» **What is being asked**
Copy the lines of the material from the one containing "your username" through the one containing "Poziv za volontere Future Fair 2024", including both of those lines.

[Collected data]
[Start of section]

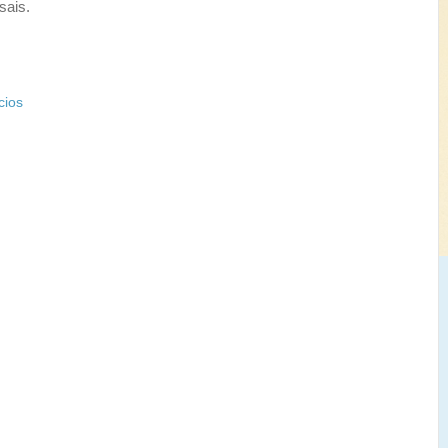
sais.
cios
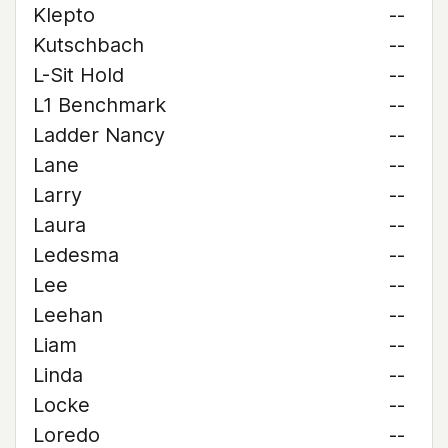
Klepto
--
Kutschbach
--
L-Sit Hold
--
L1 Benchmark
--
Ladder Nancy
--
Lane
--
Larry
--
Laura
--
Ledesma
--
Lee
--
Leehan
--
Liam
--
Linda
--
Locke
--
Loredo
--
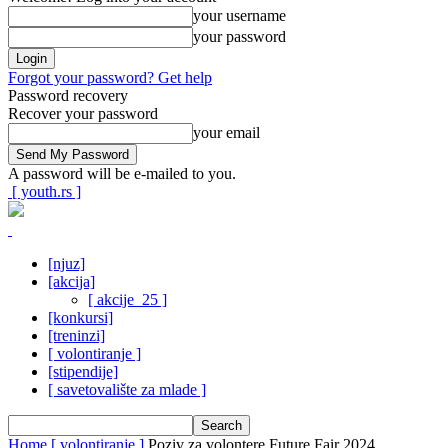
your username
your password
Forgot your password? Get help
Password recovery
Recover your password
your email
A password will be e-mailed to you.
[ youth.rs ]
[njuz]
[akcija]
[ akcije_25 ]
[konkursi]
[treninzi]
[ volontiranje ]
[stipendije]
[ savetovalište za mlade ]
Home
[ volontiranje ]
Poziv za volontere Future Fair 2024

[End of section]
[Start of section]

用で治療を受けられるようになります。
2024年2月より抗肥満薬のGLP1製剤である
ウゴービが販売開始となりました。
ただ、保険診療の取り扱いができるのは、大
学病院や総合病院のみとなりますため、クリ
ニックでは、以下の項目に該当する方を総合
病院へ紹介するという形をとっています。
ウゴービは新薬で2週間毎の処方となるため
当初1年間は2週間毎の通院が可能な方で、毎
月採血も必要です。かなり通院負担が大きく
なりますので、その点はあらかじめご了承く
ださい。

[End of section]
[Start of section]

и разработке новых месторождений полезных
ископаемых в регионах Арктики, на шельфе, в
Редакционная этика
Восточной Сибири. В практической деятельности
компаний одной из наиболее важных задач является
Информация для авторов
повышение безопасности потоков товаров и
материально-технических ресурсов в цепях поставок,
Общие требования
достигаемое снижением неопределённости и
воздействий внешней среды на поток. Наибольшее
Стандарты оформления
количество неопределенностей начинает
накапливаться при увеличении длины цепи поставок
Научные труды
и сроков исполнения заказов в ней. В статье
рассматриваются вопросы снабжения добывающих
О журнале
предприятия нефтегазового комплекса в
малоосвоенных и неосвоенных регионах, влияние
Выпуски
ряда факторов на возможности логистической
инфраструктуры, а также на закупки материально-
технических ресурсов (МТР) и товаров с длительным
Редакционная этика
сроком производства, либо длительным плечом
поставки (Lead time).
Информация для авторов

[End of section]

» **Exercise answer**
your username
your password
Forgot your password? Get help
Password recovery
Recover your password
your email
A password will be e-mailed to you.
[ youth.rs ]
[njuz]
[akcija]
[ akcije_25 ]
[konkursi]
[treninzi]
[ volontiranje ]
[stipendije]
[ savetovalište za mlade ]
Home
[ volontiranje ]
Poziv za volontere Future Fair 2024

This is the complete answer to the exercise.